Backlash Against U.S. Marine Deployment in Yemen
The U.S. dispatched an emergency team of Marines to help secure the U.S. Embassy in Sana’a over the weekend, despite a statement by the Yemeni parliament that rejected “any foreign forces in Yemen, be it small or big forces, …for any reason.” Yemeni President Abd-Rabbu Mansour Hadi ultimately relented and allowed U.S. Marines to enter the country “for a limited amount of time,” but local reaction to the increased U.S. presence in Yemen was overwhelmingly negative. Journalist Nasser Arrabyee noted that the “majority of Yemenis on Facebook and Twitter said allowing American forces in Yemen would only increase al-Qaeda terrorists.” U.S. officials put the number of “rapid-response” troops at 50, but Yemeni sources claimed that more than 200 Marines had arrived in Sana’a since the protests there last week.
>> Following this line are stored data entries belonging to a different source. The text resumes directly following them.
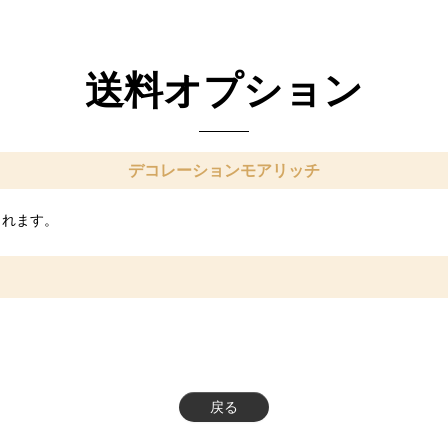
送料オプション
デコレーションモアリッチ
されます。
戻る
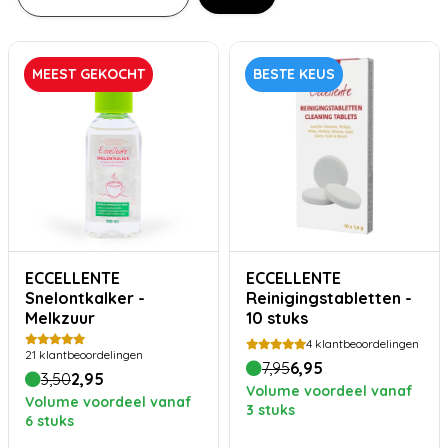
MEEST GEKOCHT
BESTE KEUS
ECCELLENTE
ECCELLENTE
Snelontkalker -
Reinigingstabletten -
Melkzuur
10 stuks
4
klantbeoordelingen
21
klantbeoordelingen
7,95
6,95
3,50
2,95
Volume voordeel vanaf
Volume voordeel vanaf
3 stuks
6 stuks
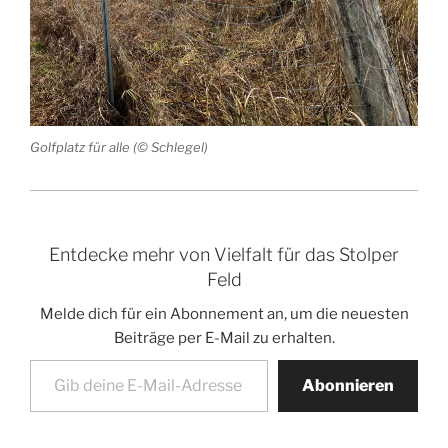
Golfplatz für alle (© Schlegel)
Entdecke mehr von Vielfalt für das Stolper
Feld
Melde dich für ein Abonnement an, um die neuesten
Beiträge per E-Mail zu erhalten.
Gib deine E-Mail-Adresse ein ...
Abonnieren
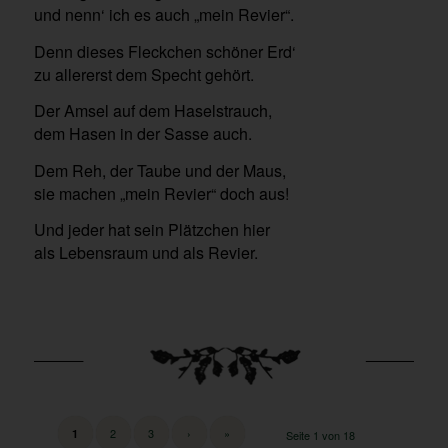
und nenn‘ ich es auch „mein Revier“.
Denn dieses Fleckchen schöner Erd‘
zu allererst dem Specht gehört.
Der Amsel auf dem Haselstrauch,
dem Hasen in der Sasse auch.
Dem Reh, der Taube und der Maus,
sie machen „mein Revier“ doch aus!
Und jeder hat sein Plätzchen hier
als Lebensraum und als Revier.
2
3
›
»
1
Seite 1 von 18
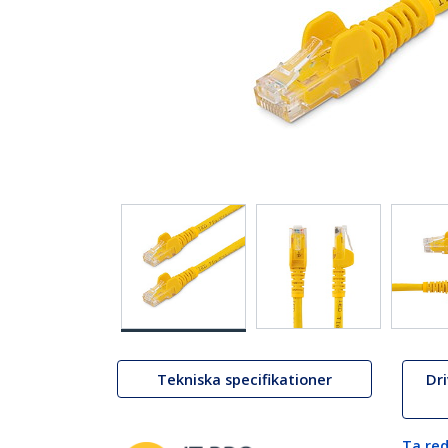
Tekniska specifikationer
Dr
Ta red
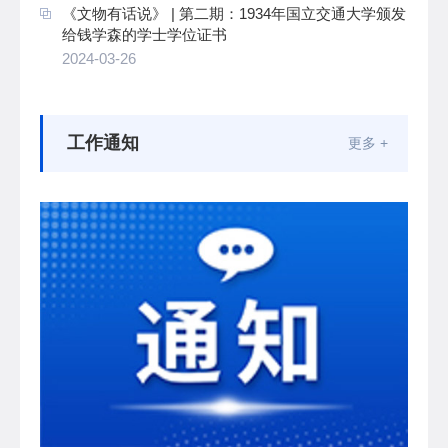
《文物有话说》 | 第二期：1934年国立交通大学颁发
给钱学森的学士学位证书
2024-03-26
工作通知
更多 +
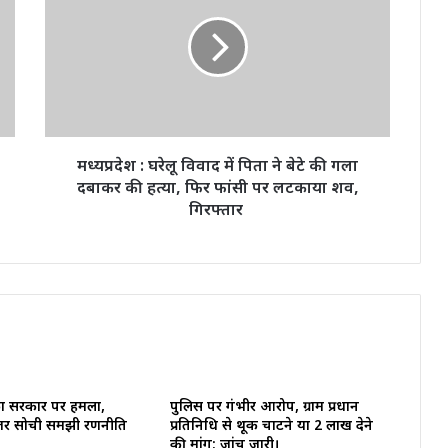
घरेलू
विवाद
में
पिता
ने
बेटे
की
गला
मध्यप्रदेश : घरेलू विवाद में पिता ने बेटे की गला
दबाकर
दबाकर की हत्या, फिर फांसी पर लटकाया शव,
की
गिरफ्तार
हत्या,
फिर
फांसी
पर
लटकाया
शव,
गिरफ्तार
ा सरकार पर हमला,
पुलिस पर गंभीर आरोप, ग्राम प्रधान
र्जर सोची समझी रणनीति
प्रतिनिधि से थूक चाटने या 2 लाख देने
की मांग; जांच जारी।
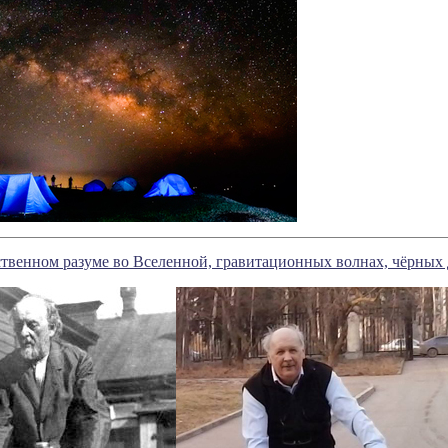
ственном разуме во Вселенной, гравитационных волнах, чёрных 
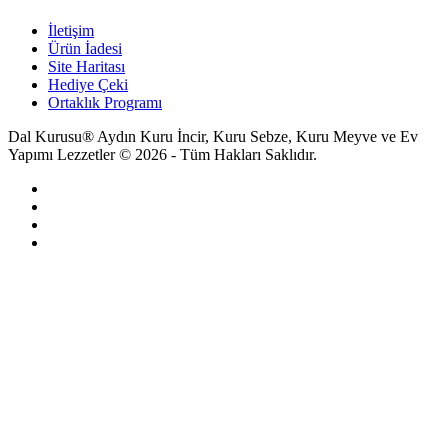
İletişim
Ürün İadesi
Site Haritası
Hediye Çeki
Ortaklık Programı
Dal Kurusu® Aydın Kuru İncir, Kuru Sebze, Kuru Meyve ve Ev
Yapımı Lezzetler © 2026 - Tüm Hakları Saklıdır.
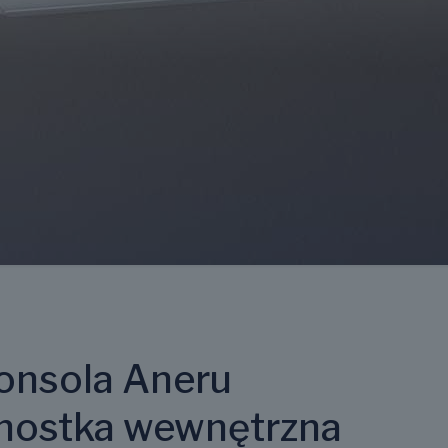
onsola Aneru
nostka wewnętrzna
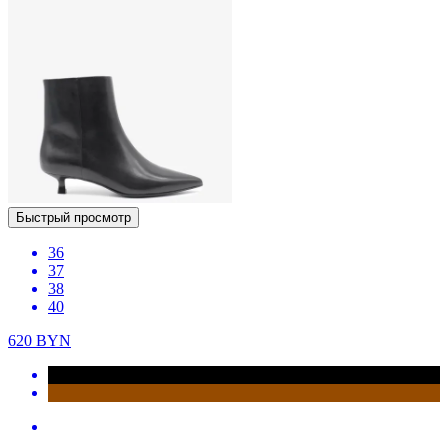
Быстрый просмотр
36
37
38
40
620
BYN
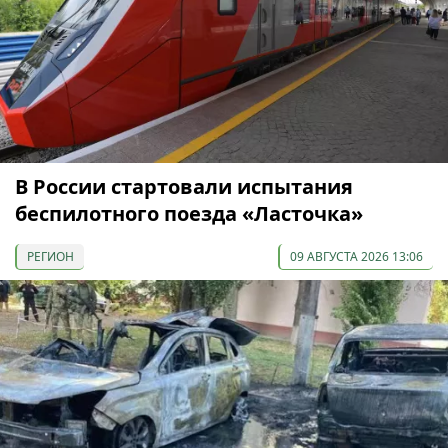
В России стартовали испытания
беспилотного поезда «Ласточка»
РЕГИОН
09 АВГУСТА 2026 13:06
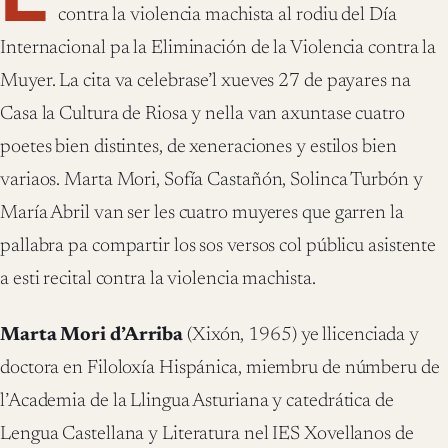
contra la violencia machista al rodiu del Día
Internacional pa la Eliminación de la Violencia contra la
Muyer. La cita va celebrase’l xueves 27 de payares na
Casa la Cultura de Riosa y nella van axuntase cuatro
poetes bien distintes, de xeneraciones y estilos bien
variaos. Marta Mori, Sofía Castañón, Solinca Turbón y
María Abril van ser les cuatro muyeres que garren la
pallabra pa compartir los sos versos col públicu asistente
a esti recital contra la violencia machista.
Marta Mori d’Arriba
(Xixón, 1965) ye llicenciada y
doctora en Filoloxía Hispánica, miembru de númberu de
l’Academia de la Llingua Asturiana y catedrática de
Lengua Castellana y Literatura nel IES Xovellanos de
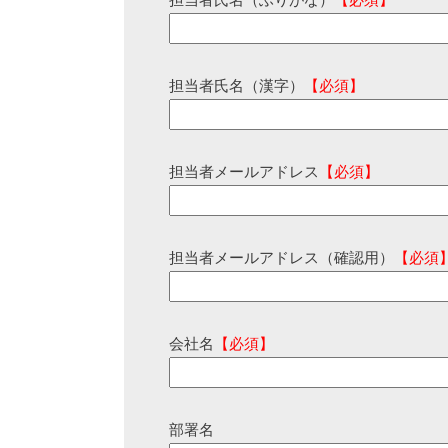
担当者氏名（ふりがな）
【必須】
担当者氏名（漢字）
【必須】
担当者メールアドレス
【必須】
担当者メールアドレス（確認用）
【必須
会社名
【必須】
部署名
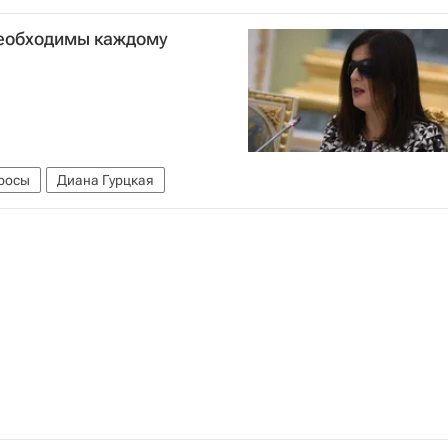
необходимы каждому
просы
Диана Гурцкая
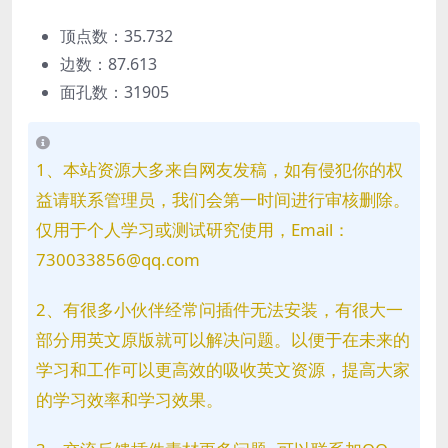
顶点数：35.732
边数：87.613
面孔数：31905
1、本站资源大多来自网友发稿，如有侵犯你的权
益请联系管理员，我们会第一时间进行审核删除。
仅用于个人学习或测试研究使用，Email：
730033856@qq.com
2、有很多小伙伴经常问插件无法安装，有很大一
部分用英文原版就可以解决问题。以便于在未来的
学习和工作可以更高效的吸收英文资源，提高大家
的学习效率和学习效果。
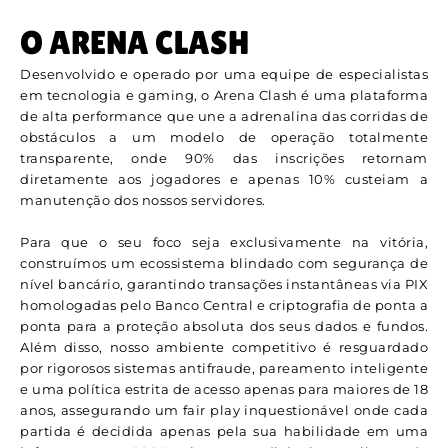
O ARENA CLASH
Desenvolvido e operado por uma equipe de especialistas
em tecnologia e gaming, o Arena Clash é uma plataforma
de alta performance que une a adrenalina das corridas de
obstáculos a um modelo de operação totalmente
transparente, onde 90% das inscrições retornam
diretamente aos jogadores e apenas 10% custeiam a
manutenção dos nossos servidores.
Para que o seu foco seja exclusivamente na vitória,
construímos um ecossistema blindado com segurança de
nível bancário, garantindo transações instantâneas via PIX
homologadas pelo Banco Central e criptografia de ponta a
ponta para a proteção absoluta dos seus dados e fundos.
Além disso, nosso ambiente competitivo é resguardado
por rigorosos sistemas antifraude, pareamento inteligente
e uma política estrita de acesso apenas para maiores de 18
anos, assegurando um fair play inquestionável onde cada
partida é decidida apenas pela sua habilidade em uma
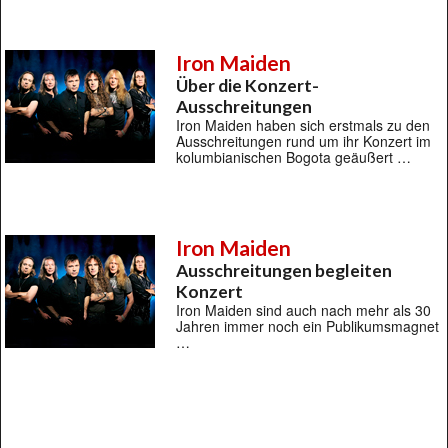
Iron Maiden
Über die Konzert-
Ausschreitungen
Iron Maiden haben sich erstmals zu den
Ausschreitungen rund um ihr Konzert im
kolumbianischen Bogota geäußert …
Iron Maiden
Ausschreitungen begleiten
Konzert
Iron Maiden sind auch nach mehr als 30
Jahren immer noch ein Publikumsmagnet
…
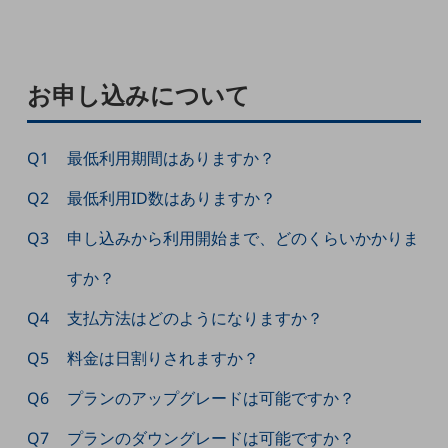
職場環境整備
地域共創・地方創生
お申し込みについて
セキュリティ対策
遠隔監視
Q1
最低利用期間はありますか？
顧客体験（CX）改善
Q2
最低利用ID数はありますか？
自動化・省電化
人材不足解消
Q3
申し込みから利用開始まで、どのくらいかかりま
業種・業態で探す
すか？
業種・業態で探すTOP
自治体
Q4
支払方法はどのようになりますか？
一次産業
Q5
料金は日割りされますか？
医療・介護
Q6
プランのアップグレードは可能ですか？
観光
Q7
プランのダウングレードは可能ですか？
Anti-American sentiment was again on display on September 17, when the al-Houthi tribal delegation reportedly walked out of a National Dialogue meeting as American Ambassador to Yemen Gerald M. Feierstein entered the room. Feierstein has been a lightning-rod for criticism in Yemen as U.S. drone strikes increased over the past year, and he was again singled out by angry protesters at the U.S. Embassy last Thursday. Thirteen protesters have been detained by the Yemeni Interior Ministry in relation to that incident, but Ali al-Kamaly, a Yemeni youth activist said that the embassy protests were just the beginning. “The [anti-Islam] movie was just the drop that inundated the beaker…peoples’ beliefs, rights and lives are the true redline,” he said.